Он передал пастору горячие булочки и снял с них салфетки извиняющимся пальцем.
— Мадам, не хотелось бы мне быть пророком Иеремией, только… — начал официант.
— Не стесняйтесь, — подбодрил пастор, — думаю, среди нас Иеремии нет.
— Что вы хотите сказать? — спросила девушка.
Аркуларис ел суп с удовольствием: суп был наваристый и горячий.
— Наверно, мне не следовало говорить об этом, но на судно погрузили гроб с покойником для доставки в Ирландию, и я не помню случая, чтобы погода смилостивилась, если на судне везут покойника.
— Ну, вы просто суеверны! Глупости какие!
— Это очень древний предрассудок, — вмешался Аркуларис. — Слышал о таком много раз.
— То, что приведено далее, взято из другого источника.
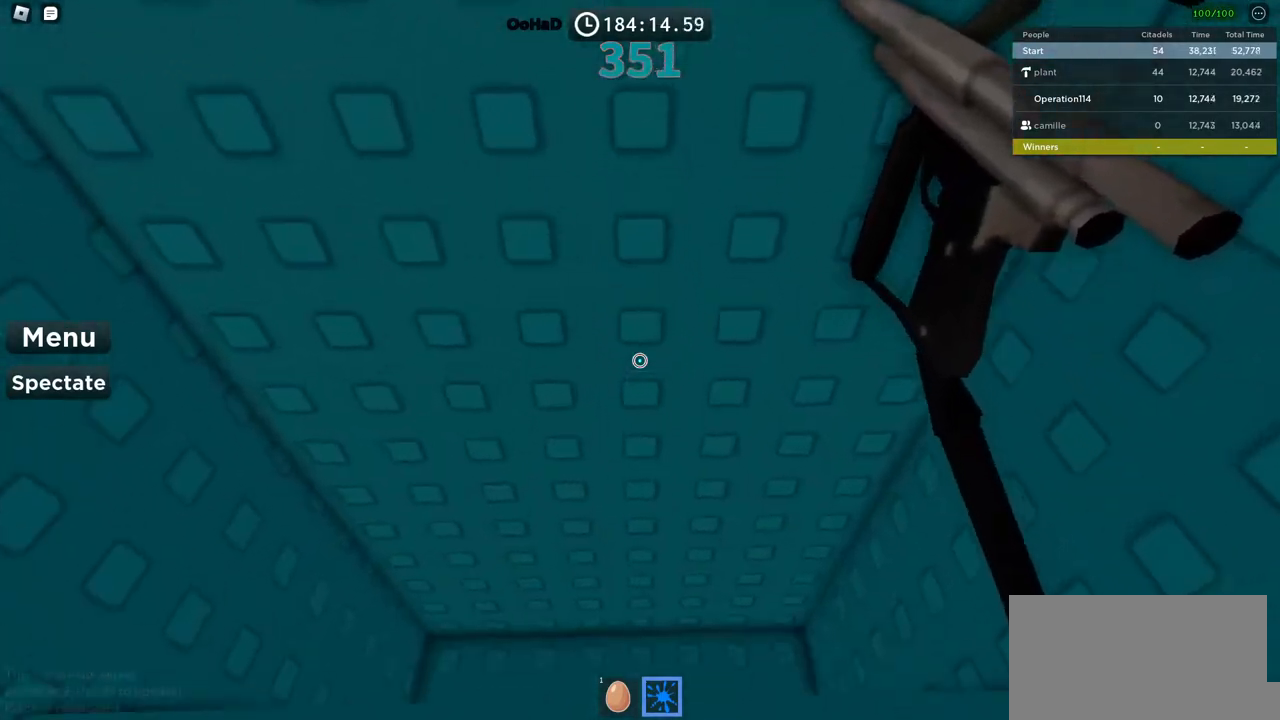
{"keys": [], "events": [[200, "w", "up"]]}
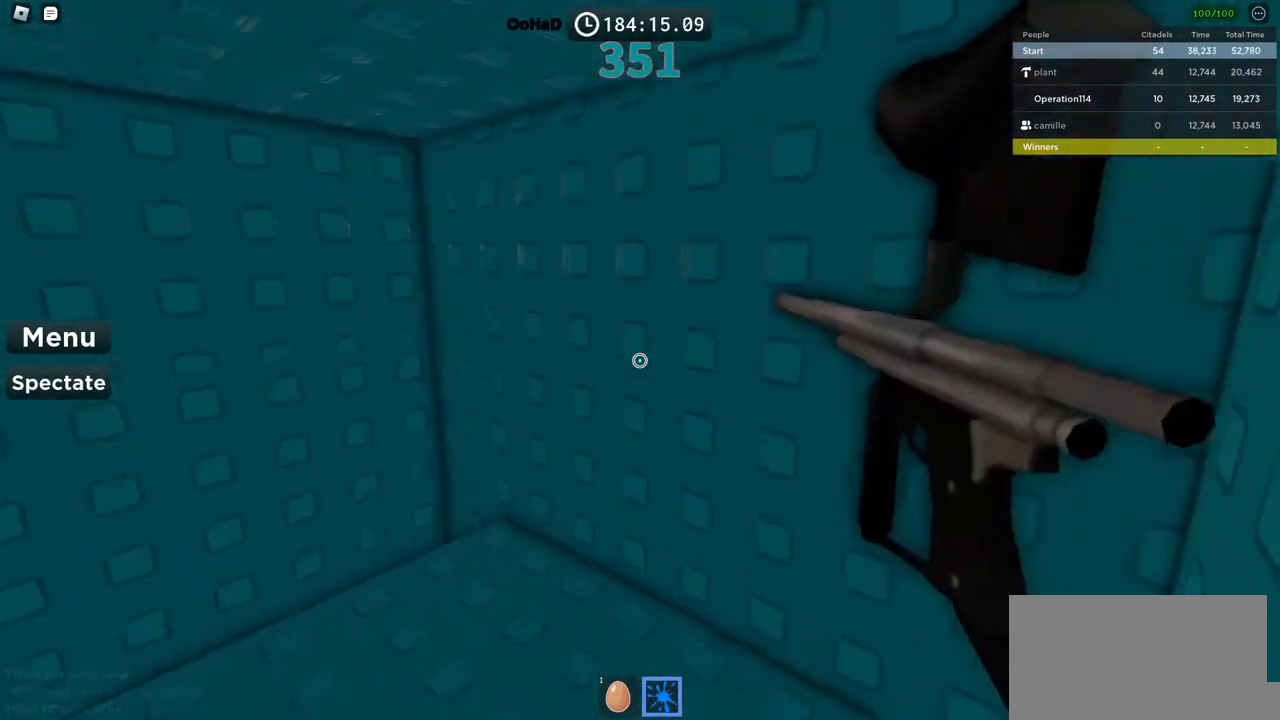
{"keys": ["w"], "events": [[50, "w", "down"]]}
Как знать, может и правда. Мы можем потерпеть кораблекрушение. А не всё ли равно, в конце концов? — сказал он чрезвычайно мягко.
— Ну что ж, тогда мы все пойдем ко дну, — холодно согласился пастор.
И всё же от замечания официанта Аркулариса прошибла дрожь. Покойник в трюме — в гробу? Может быть, молва справедлива, и им уготована беда. Бывают туманы. Встречаются айсберги. Он вспомнил обо всех кораблекрушениях, о которых когда‑то читал. Катастрофа с «Титаником», о которой он прочел в теплой газетной Гарвардского клуба: даже там несчастье представало убийственно осязаемым. Оркестр играл на кормовой палубе тонущего судна: «К тебе я всё ближе, Господь!» Это было одно из самых мрачных воспоминаний. А случай с «Императрицей Ирландии», когда несколько несчастных оказались в курительной комнате, как в ловушке, и только дверь отделяла их от жизни, но эту дверь запер на ночь палубный стюард, а его нигде не могли найти! Аркуларис вздрогнул от сквозняка и обратился к пастору:
— Как возникают эти странные самообманы? — спросил он.
Пастор смерил его испытующим, оценивающим взглядом с подбородка до лба и со лба до подбородка, и Аркуларису стало неловко: он поправил галстук.
— Лишь от страха, — ответил пастор. — Ниоткуда, кроме как от страха.
— Так странно, — заметила девушка.
Аркуларис опять взглянул на нее — она опустила лицо — и он снова попытался вспомнить, кого же она ему напоминала. Не только ту веснушчатую девчушку из больницы: обе напоминали ему о ком‑то другом. О ком‑то возникшем в его жизни давным–давно: красивой, милой, отстраненной.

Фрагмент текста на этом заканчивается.